Although previous microfluidic devices demonstrate sorting of cells with efficiency >95%, it is often insufficient to obtain highly purified target cells if sample contains non-target cells in concentrations multiple orders of magnitude higher than that of the target cells. The microfluidic device in this work introduces an integrated vortex-based inertial microfluidic chip for continuous double sorting and purification of biomicroparticles with high efficiency and purity. The device first uses an inertial effect of fluid in microscale channels to focus fast-flowing cells into highly ordered streaks. Downstream, the first pair of microchambers generates microscale vortices and as cells pass through, the larger target cells are extracted and exit through the two outlets at the corners of the chamber. The smaller background cells elute from the middle outlet. To further remove the remaining background cells and purify large target cells, the two target-cell outlets feed into to a second pair of microchambers to enable the double sorting function that yields highly purified target cell product. To demonstrate the feasibility of sorting of rare cells as well as efficient removal of a large number of background cells, a small number of human cancer stem-like cells (HuSLCs) was spiked into human blood. The device successfully isolated the HuSLCs, while removing >99.97% of the non-target RBCs.
"The double sorting and purification functionality is unique, but this is not the only exciting aspect of this device," says Dr. Xiao Wang, the lead author of the paper. "Cellular samples contain cells of different size. Thus, flexibility of tuning the sorting and extraction cutoffs is critical for maintaining performance. For most of today's microfluidic devices, the sorting cutoff is modified by re-designing and re-fabricating the device. This leads to longer development time, higher cost, and possibly delays in processing of time-sensitive biological samples. In our device, we are able to tune the sorting cutoff diameter by simply changing the input flow rate or by modifying the fluidic resistance without the burden of re-designing and re-fabricating the entire device."
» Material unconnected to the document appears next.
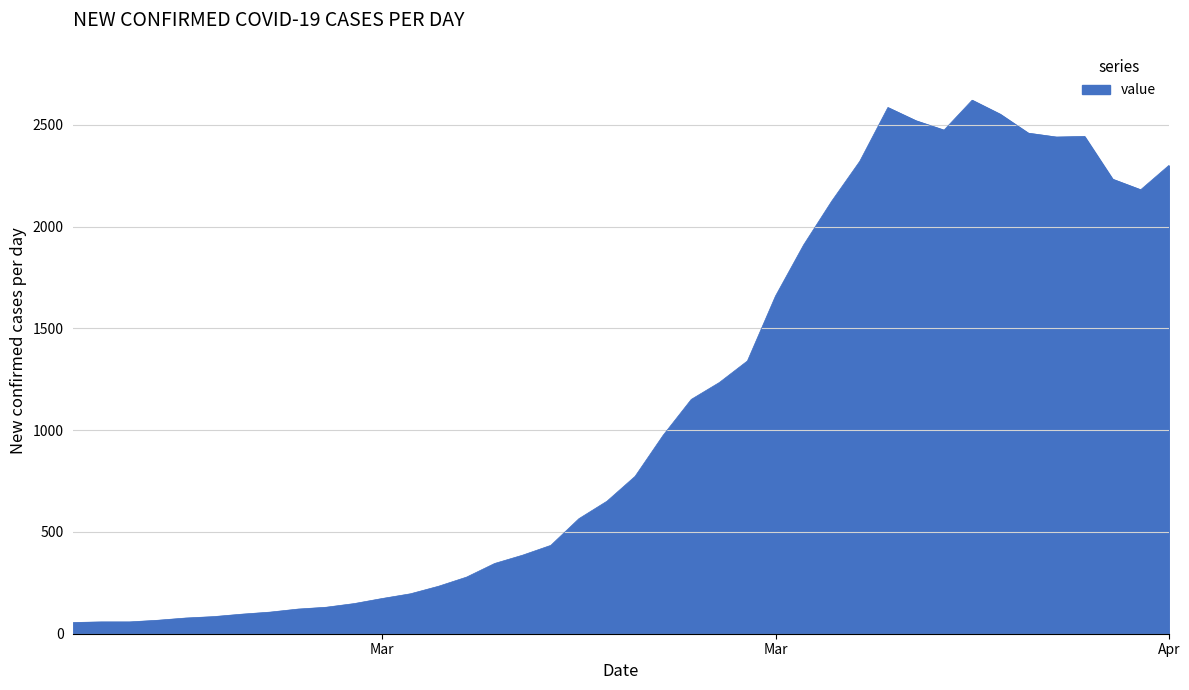

What is the greatest value displayed?

2621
Now, the team at the University of Cincinnati is working further towards optimizing the device to accomplish more challenging cell sorting tasks, such as isolation of the extremely rare circulating tumor cells (CTC) from cancer patients' blood. In addition, they are also working to expand the functionalities of this vortex sorting platform. "Similar to integrating transistors into an integrated circuit, the vortex sorter is a building block that can potentially be integrated into more sophisticated fluidic networks to provide more complex cell sorting functions," says Dr. Xiao Wang. "We hope this integrated vortex sorting platform can ultimately become a versatile and reliable tool for cell sorting applications."
Additional co-author of the paper is Xiaodi Yang. All authors are from the BioMicroSystems Lab at the University of Cincinnati.
This work was funded in part by the NSF Center for Advanced Design and Manufacturing of Integrated Microfluidics (CADMIM) under awards IIP-1362165 and IIP-1362048, and the Ohio Center of Microfluidic Innovation (OCMI) at the University of Cincinnati.